Laparoscopic surgery has become the standard of care for benign gynecologic conditions. We have performed more than 1300 laparoscopic surgeries since the introduction of the technique to our hospital in 2014 and have adopted the method for total laparoscopic hysterectomy (TLH), using the diamond port position and removing the morcellated uterus through the vagina. Although we have had no recognized ureteral injuries, two patients have unfortunately experienced bladder injury, with different causes, during TLH. Because bladder injury causes significant anxiety and stress for patients, we are reporting our two patients to highlight the importance of prevention and to advocate for a new strategy of prevention.
Our first patient had a history of two prior cesarean deliveries and had severe adhesions between her bladder and anterior vaginal wall. During laparoscopy, we mistakenly identified the bladder as peritoneum, and we lacerated the bladder dome. To prevent this injury, we should have determined the location of the peritoneal incision by filling the bladder with saline, so as to reliably recognize the border between the bladder and the vaginal wall.

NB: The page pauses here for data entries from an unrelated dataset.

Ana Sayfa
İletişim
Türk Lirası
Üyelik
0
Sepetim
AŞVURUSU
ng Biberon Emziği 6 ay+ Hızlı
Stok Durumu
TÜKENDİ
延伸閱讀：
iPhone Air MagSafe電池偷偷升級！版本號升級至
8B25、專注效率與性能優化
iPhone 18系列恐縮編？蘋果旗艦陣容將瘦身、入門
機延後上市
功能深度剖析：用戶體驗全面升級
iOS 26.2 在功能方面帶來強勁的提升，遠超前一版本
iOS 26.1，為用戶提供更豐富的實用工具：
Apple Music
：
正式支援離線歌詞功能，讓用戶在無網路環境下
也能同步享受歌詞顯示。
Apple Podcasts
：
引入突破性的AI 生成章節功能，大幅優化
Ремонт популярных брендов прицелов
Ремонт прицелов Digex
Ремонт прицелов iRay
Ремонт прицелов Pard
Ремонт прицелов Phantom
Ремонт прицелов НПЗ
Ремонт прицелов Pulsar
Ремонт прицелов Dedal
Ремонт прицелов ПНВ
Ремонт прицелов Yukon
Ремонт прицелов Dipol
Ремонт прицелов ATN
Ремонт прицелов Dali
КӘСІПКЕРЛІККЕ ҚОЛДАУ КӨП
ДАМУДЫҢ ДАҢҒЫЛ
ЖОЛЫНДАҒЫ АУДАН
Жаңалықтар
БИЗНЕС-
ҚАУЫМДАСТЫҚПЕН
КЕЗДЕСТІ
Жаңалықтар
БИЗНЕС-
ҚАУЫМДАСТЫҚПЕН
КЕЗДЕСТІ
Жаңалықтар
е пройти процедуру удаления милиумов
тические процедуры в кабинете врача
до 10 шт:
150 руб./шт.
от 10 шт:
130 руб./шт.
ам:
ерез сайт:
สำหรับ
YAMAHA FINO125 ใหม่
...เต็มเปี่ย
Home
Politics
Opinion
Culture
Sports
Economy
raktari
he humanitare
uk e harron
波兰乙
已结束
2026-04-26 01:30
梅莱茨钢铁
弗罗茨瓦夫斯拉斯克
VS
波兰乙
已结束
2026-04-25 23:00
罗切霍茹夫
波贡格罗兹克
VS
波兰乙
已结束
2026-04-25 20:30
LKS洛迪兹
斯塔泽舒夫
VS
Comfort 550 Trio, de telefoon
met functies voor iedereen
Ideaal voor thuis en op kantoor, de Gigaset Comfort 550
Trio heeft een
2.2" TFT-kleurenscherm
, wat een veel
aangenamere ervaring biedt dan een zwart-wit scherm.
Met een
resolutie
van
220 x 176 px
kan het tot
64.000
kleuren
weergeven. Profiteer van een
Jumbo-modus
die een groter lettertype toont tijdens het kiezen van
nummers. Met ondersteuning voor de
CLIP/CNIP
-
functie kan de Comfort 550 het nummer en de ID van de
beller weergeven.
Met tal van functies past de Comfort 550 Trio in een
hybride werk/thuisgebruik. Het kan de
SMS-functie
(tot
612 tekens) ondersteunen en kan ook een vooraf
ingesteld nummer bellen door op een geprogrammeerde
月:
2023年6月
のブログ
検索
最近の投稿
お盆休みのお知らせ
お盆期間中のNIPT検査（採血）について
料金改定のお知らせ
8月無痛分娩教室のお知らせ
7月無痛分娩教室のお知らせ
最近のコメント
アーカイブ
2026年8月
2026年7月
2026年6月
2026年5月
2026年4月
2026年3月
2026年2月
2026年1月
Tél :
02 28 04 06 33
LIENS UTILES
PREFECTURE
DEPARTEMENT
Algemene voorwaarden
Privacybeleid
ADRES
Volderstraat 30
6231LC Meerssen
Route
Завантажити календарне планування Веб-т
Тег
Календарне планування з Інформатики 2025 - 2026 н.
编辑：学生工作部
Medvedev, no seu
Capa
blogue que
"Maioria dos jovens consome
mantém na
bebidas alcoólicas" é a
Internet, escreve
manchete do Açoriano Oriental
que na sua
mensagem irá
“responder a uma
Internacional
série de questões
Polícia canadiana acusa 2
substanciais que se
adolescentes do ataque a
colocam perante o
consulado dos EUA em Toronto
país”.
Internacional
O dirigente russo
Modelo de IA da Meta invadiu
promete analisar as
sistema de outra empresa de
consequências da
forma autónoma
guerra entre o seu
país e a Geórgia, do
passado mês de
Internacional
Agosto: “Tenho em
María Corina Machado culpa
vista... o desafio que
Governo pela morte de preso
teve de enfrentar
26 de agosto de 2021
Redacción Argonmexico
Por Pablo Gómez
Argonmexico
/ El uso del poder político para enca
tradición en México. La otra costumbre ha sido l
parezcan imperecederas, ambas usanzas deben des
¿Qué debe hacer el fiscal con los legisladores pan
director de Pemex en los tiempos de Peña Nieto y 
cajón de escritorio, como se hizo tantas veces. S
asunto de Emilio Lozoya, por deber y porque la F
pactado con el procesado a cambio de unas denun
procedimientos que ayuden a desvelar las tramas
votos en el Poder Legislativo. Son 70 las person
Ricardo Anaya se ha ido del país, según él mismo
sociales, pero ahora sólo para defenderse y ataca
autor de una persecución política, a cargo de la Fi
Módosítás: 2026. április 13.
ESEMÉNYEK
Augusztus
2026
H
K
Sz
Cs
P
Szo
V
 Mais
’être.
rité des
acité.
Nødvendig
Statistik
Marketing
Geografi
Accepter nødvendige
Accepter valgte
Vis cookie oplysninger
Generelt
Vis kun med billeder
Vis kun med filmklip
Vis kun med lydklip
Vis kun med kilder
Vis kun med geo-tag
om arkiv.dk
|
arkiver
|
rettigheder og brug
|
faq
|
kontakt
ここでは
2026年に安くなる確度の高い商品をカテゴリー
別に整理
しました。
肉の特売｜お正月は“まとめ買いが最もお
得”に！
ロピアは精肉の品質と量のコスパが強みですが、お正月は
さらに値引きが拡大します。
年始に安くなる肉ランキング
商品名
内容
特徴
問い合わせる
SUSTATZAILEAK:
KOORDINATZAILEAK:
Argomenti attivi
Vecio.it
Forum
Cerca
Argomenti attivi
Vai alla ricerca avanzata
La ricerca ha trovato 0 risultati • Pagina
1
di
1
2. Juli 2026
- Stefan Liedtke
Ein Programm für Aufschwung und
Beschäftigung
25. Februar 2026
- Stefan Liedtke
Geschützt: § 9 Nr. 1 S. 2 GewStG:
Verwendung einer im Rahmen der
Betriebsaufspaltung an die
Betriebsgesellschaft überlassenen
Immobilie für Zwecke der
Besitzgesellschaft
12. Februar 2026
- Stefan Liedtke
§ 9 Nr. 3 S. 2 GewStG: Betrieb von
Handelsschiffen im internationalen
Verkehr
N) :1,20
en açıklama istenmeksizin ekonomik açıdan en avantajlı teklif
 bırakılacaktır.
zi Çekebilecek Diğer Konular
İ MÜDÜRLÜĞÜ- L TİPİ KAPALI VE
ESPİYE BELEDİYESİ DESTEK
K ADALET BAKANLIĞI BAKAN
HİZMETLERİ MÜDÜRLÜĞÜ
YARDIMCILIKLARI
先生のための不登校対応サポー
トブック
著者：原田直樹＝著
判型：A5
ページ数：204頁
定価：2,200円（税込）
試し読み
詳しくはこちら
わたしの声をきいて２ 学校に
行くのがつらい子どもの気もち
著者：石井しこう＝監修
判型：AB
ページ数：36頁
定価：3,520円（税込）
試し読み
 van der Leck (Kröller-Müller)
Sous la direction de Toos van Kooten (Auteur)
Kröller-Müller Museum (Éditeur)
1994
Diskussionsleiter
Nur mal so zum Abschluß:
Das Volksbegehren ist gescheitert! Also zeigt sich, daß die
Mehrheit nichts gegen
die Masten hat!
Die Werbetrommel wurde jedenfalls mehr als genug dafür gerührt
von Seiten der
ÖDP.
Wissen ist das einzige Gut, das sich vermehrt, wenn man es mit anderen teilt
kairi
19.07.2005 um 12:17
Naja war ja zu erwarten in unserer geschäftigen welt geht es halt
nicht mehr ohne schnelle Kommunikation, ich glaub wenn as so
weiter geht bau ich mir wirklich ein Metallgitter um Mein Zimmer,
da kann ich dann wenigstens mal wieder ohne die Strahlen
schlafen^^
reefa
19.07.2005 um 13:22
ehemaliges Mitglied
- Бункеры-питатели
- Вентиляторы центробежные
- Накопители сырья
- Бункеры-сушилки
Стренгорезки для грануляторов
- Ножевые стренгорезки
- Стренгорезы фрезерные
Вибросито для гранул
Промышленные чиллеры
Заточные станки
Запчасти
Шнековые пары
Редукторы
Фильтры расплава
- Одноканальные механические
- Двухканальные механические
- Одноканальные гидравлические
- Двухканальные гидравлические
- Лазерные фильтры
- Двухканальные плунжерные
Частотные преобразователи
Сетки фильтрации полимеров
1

Our second patient was a primiparous woman without a history of prior surgery. We suspected that she had a large uterus, with an estimated weight of over 500 g. During laparoscopy, the indwelling bladder catheter became obstructed, the bladder filled with urine, and we misidentified the reflection of the uterine peritoneum over the bladder as the broad ligament. Even though this patient did not have any adhesions, this misidentification resulted in a laceration to the bladder wall because of her large uterus. Fortunately, in both cases, the trigone of the bladder was not injured and we were able to repair the bladder injury laparoscopically. Neither patient experienced postoperative sequelae.
In our preparation for both of these patients, we recognized that the risk for bladder injury is influenced by a history of previous cesarean deliveries, the total number of vaginal deliveries, a high body mass index, and the presence of endometriosis. However, none of these factors were involved in our second patient. We propose that the risk for bladder injury is also influenced by visual misidentification on the surgeon's part. We suggest that surgeons should prepare to reduce the volume of the uterus and to verify the location of the bladder during every TLH procedure to avoid misidentification. We also suggest that surgeons should prepare patients for autologous blood transfusion and that they should closely monitor the urinary catheter system for air bubbles and hematuria so that bladder injury can be detected in real time, to avoid postoperative sequelae.